With 4+ threads on a quad-core machine, STMX delivers up to 95-105% performance improvement with respect to single-threaded code on this benchmark (the peak performance ratio is 1257.0 / 614.8 = 2.044 = 204.4% on the MEMBOARD workload with 5 threads). Good, but still far from the theorical maximum of 300% improvement, i.e. quadruple speed. Quite unexpectedly, the peak performance is not reached by using one thread per core, but depends on the workload. In the two workloads shown above, the peak is reached respectively at 10 and 5 threads.
- Second, on this benchmark STMX transactions are typically 10-20% slower than
highly optimized locking code: by assuming 100% as locking code performance,
STMX reaches 80-90% of it for almost any number of threads.
- The best result is the MEMBOARD workload with 30 threads, where STMX reaches 93.6% of the locking code performance.
- The worst result is the MAINBOARD workload with 1 thread, where STMX reaches 71.8% of the locking code performance.
This is encouraging. After many research papers discussing and analyzing the overhead imposed by software transactional memory, and looking for optimizations to reduce such overhead, the performance penalty of STMX transactions is quite small - at least on this benchmark.
The optimized locking code running on the same quad-code machine delivers up to 125-155% performance improvement with respect to single-threaded code (the peak performance ratio is 996.0 / 388.1 = 2.566 = 256.6% on the MEMBOARD workload with 10 threads). Better than transactions, but still far from quadruple speed.

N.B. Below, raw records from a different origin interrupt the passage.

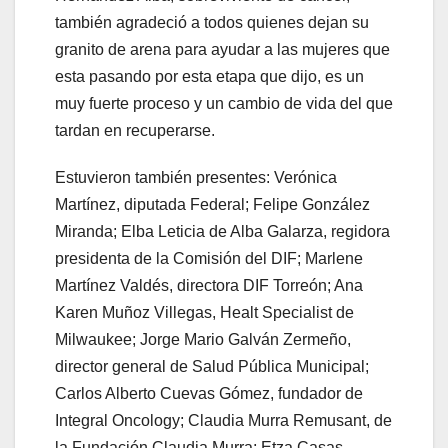
también agradeció a todos quienes dejan su
granito de arena para ayudar a las mujeres que
esta pasando por esta etapa que dijo, es un
muy fuerte proceso y un cambio de vida del que
tardan en recuperarse.
Estuvieron también presentes: Verónica
Martínez, diputada Federal; Felipe González
Miranda; Elba Leticia de Alba Galarza, regidora
presidenta de la Comisión del DIF; Marlene
Martínez Valdés, directora DIF Torreón; Ana
Karen Muñoz Villegas, Healt Specialist de
Milwaukee; Jorge Mario Galván Zermeño,
director general de Salud Pública Municipal;
Carlos Alberto Cuevas Gómez, fundador de
Integral Oncology; Claudia Murra Remusant, de
la Fundación Claudia Murra; Etza Casas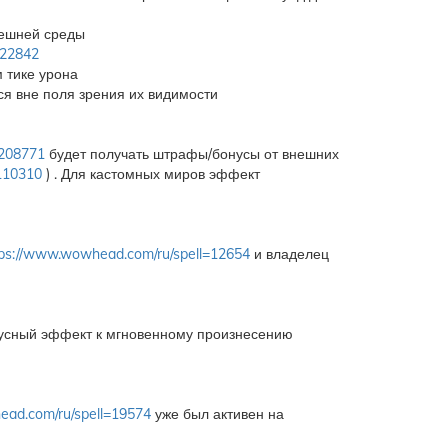
нешней среды
=22842
м тике урона
ся вне поля зрения их видимости
=208771
будет получать штрафы/бонусы от внешних
110310
) . Для кастомных миров эффект
tps://www.wowhead.com/ru/spell=12654
и владелец
нусный эффект к мгновенному произнесению
ead.com/ru/spell=19574
уже был активен на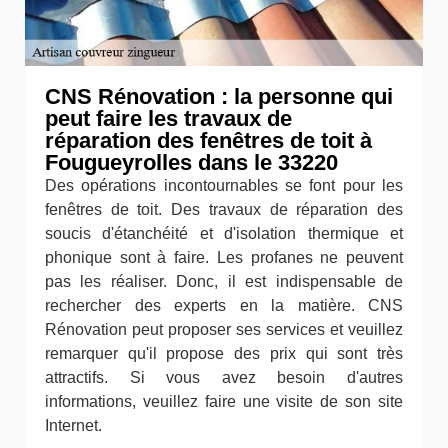
CNS Rénovation : la personne qui
peut faire les travaux de
réparation des fenêtres de toit à
Fougueyrolles dans le 33220
Des opérations incontournables se font pour les
fenêtres de toit. Des travaux de réparation des
soucis d'étanchéité et d'isolation thermique et
phonique sont à faire. Les profanes ne peuvent
pas les réaliser. Donc, il est indispensable de
rechercher des experts en la matière. CNS
Rénovation peut proposer ses services et veuillez
remarquer qu'il propose des prix qui sont très
attractifs. Si vous avez besoin d'autres
informations, veuillez faire une visite de son site
Internet.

- Finally, as stated in the introduction, a deeper analysis of this benchmark
reveals that 92-94% of the time is spent in the function
EXPAND-FROM, which reads memory shared among the threads (in the STMX version of the benchmark, it is transactional memory) but never writes into it. Only
BACKTRACK-FROM, which accounts for less than 1% of the execution time, actually writes into memory shared among the threads (in the STMX version of the benchmark,
BACKTRACK-FROMis an atomic transaction).
This means that Lee-STMX benchmark, even after the modifications that introduced the Hadlock routing algorithm, is almost read-only: writes to shared/transactional memory are very few and grouped together, and it spends large amounts of time without writing at all to shared/transactional memory. For this reason the performance results risk having limited significance, since most of the time is actualy spent outside transactions. On the other hand, also the optimized locking code takes advantage heavily of this unbalance, to the point of being implemented with unlocked reads and a global write lock (plus some tricks borrowed by transactions to handle inconsistent reads and failures).

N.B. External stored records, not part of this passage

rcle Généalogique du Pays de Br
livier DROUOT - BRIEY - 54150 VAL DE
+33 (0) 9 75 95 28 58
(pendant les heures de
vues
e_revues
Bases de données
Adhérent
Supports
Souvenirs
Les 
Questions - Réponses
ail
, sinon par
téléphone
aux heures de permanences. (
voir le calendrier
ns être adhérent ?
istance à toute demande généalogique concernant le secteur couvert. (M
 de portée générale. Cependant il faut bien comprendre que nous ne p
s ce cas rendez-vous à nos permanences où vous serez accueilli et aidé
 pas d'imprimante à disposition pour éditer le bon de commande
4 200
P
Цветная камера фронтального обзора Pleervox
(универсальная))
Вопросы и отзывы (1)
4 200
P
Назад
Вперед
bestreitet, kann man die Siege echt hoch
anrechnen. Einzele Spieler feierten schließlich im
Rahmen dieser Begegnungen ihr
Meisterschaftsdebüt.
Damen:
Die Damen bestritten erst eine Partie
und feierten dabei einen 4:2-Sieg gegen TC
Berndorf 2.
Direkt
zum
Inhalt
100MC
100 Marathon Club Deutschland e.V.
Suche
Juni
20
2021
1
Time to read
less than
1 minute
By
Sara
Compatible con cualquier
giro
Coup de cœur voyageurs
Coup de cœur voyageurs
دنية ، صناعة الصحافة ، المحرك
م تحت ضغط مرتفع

Lee-STMX is a benchmark for software transactional memory aiming at implementing a realistic workload. STMX shows good performance on it: 95-105% better than single-threaded code on a quad-core machine, yet behind highly optimized locking code, which shows 125-155% better performance than single-threaded code.
Quite unfortunately, Lee-STMX was found to have a strongly unbalanced workload: it contains a high number of transactioanl memory reads (actually executed outside transactions), but very few and grouped transactional memory writes.
Since there are no obviously tunable parameters to change the ratio of reads and writes, nor to change the ratio of time spent inside and outside transactions, STMX author recommends further benchmarking to validate STMX performance on workloads with more transactional writes and more time spent inside transactions.
Lee-STMX is released under the terms of the BSD license.
STMX is released under the terms of the Lisp Lesser General Public License, known as the LLGPL.